_Tarefas a cumprir_:
**1.** Reproduza o trecho sobre a interpretação de tratados entre "79.     Para isto" e "de San José.", inclusive.
**2.** No trecho sobre a interpretação de tratados, de que trabalhos a CIDH diz que se servirá ao analisar o direito garantido pelo artigo 14?
**3.** Prossiga o trecho sobre a interpretação de tratados a partir do ponto em que ele termina.

78.     O artigo 32 da  Convenção de Viena estabelece que “poder-se-á utilizar os meios de interpretação complementares, em particular os trabalhos preparatórios do tratado e as circunstâncias de sua celebração, para confirmar o sentido resultante da  aplicação do artigo 31, ou para determinar o sentido quando a interpretação dada de conformidade com o artigo 31: a) deixe ambíguo ou escuro o sentido; ou b) conduza a um resultado manifestamente absurdo ou irrazoável”.  O artigo 33(4) da  Convenção de Viena sobre o Direito dos  Tratados especifica “[…] quando a comparação dos  textos autênticos revele uma diferença de sentido que não se possa resolver com a aplicação dos  artigos 31 e 39, será adotado o sentido que melhor concilie esses textos, tendo em conta o objeto e fim do tratado”.[31]

 

79.     Para isto a CIDH considera que deve utilizar um meio de interpretação complementar ao analisar o direito garantido pelo  artigo 14 quanto ao direito de retificação ou resposta de idéias, utilizando os trabalhos preliminares do tratado de San José.

_Listagem de dados_:
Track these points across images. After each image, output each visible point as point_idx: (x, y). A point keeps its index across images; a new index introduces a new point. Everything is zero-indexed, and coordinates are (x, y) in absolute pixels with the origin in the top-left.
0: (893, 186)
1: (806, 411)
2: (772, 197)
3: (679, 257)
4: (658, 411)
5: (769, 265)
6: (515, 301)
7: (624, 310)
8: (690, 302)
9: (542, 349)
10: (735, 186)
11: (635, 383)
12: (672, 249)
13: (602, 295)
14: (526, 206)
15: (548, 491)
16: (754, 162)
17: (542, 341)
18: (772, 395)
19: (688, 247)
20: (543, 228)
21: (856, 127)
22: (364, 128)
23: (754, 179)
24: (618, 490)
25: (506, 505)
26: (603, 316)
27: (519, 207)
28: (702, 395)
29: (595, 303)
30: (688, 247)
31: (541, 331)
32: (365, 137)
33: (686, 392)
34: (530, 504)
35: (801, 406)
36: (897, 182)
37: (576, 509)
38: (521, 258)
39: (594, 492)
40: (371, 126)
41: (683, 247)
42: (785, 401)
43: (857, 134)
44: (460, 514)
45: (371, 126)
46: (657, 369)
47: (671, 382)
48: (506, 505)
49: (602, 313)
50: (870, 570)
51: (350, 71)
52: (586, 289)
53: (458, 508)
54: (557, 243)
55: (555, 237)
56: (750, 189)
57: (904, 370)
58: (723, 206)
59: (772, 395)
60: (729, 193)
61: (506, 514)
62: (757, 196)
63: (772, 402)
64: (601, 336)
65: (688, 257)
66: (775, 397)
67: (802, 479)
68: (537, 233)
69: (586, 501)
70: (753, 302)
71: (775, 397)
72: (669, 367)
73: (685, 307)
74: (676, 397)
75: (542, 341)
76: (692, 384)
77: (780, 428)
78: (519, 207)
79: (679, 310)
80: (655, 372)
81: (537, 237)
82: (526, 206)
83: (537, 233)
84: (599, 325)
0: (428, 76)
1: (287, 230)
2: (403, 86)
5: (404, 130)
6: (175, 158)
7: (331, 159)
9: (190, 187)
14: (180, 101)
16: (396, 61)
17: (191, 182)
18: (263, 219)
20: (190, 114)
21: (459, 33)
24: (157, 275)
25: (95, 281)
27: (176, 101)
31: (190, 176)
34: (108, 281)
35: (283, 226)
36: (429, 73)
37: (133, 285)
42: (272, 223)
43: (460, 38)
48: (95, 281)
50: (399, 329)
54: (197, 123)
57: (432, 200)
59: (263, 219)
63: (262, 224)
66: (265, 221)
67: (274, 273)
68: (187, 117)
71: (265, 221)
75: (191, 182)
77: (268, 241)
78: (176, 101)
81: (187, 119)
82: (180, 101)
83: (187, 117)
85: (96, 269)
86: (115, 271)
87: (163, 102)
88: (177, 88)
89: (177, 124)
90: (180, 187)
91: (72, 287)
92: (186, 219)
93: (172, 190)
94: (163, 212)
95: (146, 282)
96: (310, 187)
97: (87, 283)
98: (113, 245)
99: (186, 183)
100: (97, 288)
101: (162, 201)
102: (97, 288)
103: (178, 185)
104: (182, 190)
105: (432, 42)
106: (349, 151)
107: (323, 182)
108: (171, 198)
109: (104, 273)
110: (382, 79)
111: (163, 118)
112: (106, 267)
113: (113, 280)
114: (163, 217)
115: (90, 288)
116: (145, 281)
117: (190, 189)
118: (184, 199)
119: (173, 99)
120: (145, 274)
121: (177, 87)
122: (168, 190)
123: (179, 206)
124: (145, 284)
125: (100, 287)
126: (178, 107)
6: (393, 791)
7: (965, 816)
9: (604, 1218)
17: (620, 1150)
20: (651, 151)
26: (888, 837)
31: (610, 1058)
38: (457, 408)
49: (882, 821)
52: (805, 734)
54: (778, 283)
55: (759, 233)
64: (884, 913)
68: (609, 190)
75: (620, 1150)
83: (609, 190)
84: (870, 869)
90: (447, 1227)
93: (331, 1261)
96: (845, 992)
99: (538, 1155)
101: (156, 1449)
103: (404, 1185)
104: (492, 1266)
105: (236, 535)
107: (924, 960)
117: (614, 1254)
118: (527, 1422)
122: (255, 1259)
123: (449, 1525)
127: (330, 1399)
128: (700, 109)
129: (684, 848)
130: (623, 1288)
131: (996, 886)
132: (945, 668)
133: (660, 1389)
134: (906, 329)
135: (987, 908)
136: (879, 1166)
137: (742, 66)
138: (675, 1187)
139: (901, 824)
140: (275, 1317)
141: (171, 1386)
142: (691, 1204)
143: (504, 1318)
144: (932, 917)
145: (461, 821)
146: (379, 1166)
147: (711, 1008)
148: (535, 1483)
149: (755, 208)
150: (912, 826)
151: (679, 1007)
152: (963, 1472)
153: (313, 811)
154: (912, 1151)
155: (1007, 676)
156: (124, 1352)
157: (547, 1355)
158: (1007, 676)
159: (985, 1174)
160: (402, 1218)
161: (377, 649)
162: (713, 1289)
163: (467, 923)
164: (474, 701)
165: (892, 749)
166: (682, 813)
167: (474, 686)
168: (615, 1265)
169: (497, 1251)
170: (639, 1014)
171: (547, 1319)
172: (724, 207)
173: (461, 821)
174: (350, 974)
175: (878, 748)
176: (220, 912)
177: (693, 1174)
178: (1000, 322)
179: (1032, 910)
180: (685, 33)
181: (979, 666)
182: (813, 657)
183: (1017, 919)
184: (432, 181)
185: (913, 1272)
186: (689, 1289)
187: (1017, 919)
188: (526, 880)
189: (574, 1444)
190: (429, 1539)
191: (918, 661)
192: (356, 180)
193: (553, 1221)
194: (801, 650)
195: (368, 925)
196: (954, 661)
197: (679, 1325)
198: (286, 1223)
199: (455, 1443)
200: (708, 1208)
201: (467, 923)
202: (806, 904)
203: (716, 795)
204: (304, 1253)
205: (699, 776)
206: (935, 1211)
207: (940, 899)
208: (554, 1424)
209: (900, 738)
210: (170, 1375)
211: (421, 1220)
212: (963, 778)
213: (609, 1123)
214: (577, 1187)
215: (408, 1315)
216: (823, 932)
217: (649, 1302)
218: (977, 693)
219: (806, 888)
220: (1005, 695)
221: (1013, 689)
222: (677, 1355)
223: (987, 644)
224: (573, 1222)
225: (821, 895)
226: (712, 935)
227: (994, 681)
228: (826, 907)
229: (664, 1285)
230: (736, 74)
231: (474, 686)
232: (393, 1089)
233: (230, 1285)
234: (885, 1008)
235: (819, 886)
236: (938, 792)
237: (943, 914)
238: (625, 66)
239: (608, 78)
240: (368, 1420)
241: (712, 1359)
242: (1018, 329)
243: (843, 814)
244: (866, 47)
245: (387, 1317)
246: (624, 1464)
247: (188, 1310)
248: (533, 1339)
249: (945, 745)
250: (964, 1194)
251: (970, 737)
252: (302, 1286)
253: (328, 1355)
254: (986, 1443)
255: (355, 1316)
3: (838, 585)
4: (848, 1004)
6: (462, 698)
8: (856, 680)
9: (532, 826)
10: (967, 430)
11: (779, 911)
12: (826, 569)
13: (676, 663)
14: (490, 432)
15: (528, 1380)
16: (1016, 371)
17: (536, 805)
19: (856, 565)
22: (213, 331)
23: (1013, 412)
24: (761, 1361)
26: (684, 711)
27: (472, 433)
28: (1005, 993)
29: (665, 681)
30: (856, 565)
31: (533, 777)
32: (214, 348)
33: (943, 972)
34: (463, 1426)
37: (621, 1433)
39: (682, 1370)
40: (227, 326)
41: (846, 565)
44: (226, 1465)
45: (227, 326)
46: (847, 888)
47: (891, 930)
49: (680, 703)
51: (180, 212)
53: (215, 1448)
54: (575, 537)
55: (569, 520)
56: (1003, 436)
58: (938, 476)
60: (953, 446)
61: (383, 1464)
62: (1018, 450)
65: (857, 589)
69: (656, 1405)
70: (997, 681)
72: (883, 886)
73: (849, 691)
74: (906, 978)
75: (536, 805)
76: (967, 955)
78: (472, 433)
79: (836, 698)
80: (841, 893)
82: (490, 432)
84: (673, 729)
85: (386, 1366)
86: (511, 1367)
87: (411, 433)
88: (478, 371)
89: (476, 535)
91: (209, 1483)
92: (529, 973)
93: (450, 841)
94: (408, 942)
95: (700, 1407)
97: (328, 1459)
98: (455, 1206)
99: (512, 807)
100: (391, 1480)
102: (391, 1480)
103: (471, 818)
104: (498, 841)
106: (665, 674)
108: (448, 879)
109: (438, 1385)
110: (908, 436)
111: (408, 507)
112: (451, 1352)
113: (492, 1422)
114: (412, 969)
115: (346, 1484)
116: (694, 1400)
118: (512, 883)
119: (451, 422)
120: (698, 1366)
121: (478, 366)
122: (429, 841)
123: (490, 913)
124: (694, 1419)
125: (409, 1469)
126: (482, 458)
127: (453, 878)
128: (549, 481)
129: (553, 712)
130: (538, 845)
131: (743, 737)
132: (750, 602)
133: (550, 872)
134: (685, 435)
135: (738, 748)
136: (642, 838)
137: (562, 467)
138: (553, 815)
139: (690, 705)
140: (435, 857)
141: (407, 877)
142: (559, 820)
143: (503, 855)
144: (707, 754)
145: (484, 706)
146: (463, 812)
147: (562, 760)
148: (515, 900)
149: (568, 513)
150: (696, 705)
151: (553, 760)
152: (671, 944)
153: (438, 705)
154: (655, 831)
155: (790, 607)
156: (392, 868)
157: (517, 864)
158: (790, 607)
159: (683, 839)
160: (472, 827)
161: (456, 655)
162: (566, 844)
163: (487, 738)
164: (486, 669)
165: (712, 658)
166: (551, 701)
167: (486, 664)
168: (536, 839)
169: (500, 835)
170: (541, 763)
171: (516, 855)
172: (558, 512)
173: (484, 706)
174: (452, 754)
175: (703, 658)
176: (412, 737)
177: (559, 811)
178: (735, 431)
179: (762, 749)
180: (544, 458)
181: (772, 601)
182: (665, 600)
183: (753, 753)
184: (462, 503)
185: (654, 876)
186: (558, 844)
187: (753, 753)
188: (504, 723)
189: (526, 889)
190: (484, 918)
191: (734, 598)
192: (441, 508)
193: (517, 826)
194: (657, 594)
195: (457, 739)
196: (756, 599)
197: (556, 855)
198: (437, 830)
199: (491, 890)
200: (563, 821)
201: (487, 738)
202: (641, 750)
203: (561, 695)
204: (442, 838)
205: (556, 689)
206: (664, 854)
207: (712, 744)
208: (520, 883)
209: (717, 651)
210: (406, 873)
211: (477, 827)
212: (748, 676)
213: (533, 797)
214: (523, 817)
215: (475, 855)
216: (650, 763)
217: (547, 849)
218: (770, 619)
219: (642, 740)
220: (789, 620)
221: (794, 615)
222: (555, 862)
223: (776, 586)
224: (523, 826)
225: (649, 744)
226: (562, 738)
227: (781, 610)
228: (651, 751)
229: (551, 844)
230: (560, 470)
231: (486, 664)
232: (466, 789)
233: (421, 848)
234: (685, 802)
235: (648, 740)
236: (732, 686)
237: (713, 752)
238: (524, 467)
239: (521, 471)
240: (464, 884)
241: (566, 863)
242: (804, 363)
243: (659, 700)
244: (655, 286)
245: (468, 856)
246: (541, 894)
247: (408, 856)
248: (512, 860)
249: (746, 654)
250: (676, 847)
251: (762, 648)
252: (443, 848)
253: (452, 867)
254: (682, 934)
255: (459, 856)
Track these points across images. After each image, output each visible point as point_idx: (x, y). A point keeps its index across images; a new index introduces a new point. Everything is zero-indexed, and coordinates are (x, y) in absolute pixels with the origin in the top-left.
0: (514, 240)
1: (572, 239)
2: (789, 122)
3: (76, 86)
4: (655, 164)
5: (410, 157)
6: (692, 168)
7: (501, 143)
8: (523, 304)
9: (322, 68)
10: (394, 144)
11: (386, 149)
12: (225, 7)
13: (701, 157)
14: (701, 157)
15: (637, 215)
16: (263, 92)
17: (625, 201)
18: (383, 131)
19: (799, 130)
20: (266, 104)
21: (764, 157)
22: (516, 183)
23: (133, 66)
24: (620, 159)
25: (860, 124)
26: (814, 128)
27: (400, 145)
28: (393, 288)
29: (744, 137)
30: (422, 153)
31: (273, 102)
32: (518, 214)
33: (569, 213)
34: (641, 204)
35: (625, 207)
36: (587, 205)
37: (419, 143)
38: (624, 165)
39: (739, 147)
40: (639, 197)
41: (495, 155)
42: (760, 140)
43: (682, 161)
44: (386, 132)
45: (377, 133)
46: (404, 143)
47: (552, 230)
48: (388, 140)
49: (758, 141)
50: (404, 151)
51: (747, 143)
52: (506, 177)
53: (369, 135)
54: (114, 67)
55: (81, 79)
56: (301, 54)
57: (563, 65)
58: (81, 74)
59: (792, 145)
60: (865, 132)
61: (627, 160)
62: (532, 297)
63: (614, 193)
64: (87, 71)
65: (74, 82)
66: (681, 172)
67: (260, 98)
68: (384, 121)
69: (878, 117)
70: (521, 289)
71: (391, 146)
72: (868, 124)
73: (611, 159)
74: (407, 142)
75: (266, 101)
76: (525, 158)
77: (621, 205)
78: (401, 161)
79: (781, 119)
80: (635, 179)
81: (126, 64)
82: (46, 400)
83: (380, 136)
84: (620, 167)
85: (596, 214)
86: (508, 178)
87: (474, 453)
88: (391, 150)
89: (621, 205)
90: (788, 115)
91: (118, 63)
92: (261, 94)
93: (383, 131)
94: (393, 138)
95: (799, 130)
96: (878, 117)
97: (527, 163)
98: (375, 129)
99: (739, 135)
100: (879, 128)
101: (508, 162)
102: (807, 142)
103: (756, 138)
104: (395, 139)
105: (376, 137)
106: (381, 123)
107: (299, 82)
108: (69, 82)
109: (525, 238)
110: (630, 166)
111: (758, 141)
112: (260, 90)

_Respostas dadas_:
**1.**
79.     Para isto a CIDH considera que deve utilizar um meio de interpretação complementar ao analisar o direito garantido pelo  artigo 14 quanto ao direito de retificação ou resposta de idéias, utilizando os trabalhos preliminares do tratado de San José.

**2.** Dos trabalhos preliminares do tratado de San José.

**3.**
 

80.     Vale destacar que a distinção sobre os alcances do direito de retificação ou resposta é de particular relevância no  presente caso, dado que tanto o Estado como os peticionários apresentam seus argumentos a fim de estabelecer se uma opinião pode ser objeto de retificação ou resposta de acordo com o artigo 14 da  Convenção.[32]

 

81.     Nos  documentos preliminares e atas da  Conferência Especializada Interamericana sobre Direitos Humanos, o sentido e linguagem do artigo 14 da  Convenção foi objeto de extensa discussão e transformação.

 

82.     Em sua versão inicial em espanhol, este artigo estipulava que “toda pessoa afetada por informações ou conceitos inexactos e ofensivos emitidos em seu detrimento ou através de meios de difusão que se dirijam ao público em geral, tem direito a efetuar pelo  mesmo órgão de difusão, na mesma maneira e de forma gratuita, sua retificação ou sua resposta”.  O termo “conceitos” nos  documentos originais em espanhol poderia ser interpretado como o existente na presente linguagem do artigo 14(1), “idéias”, versão em inglês.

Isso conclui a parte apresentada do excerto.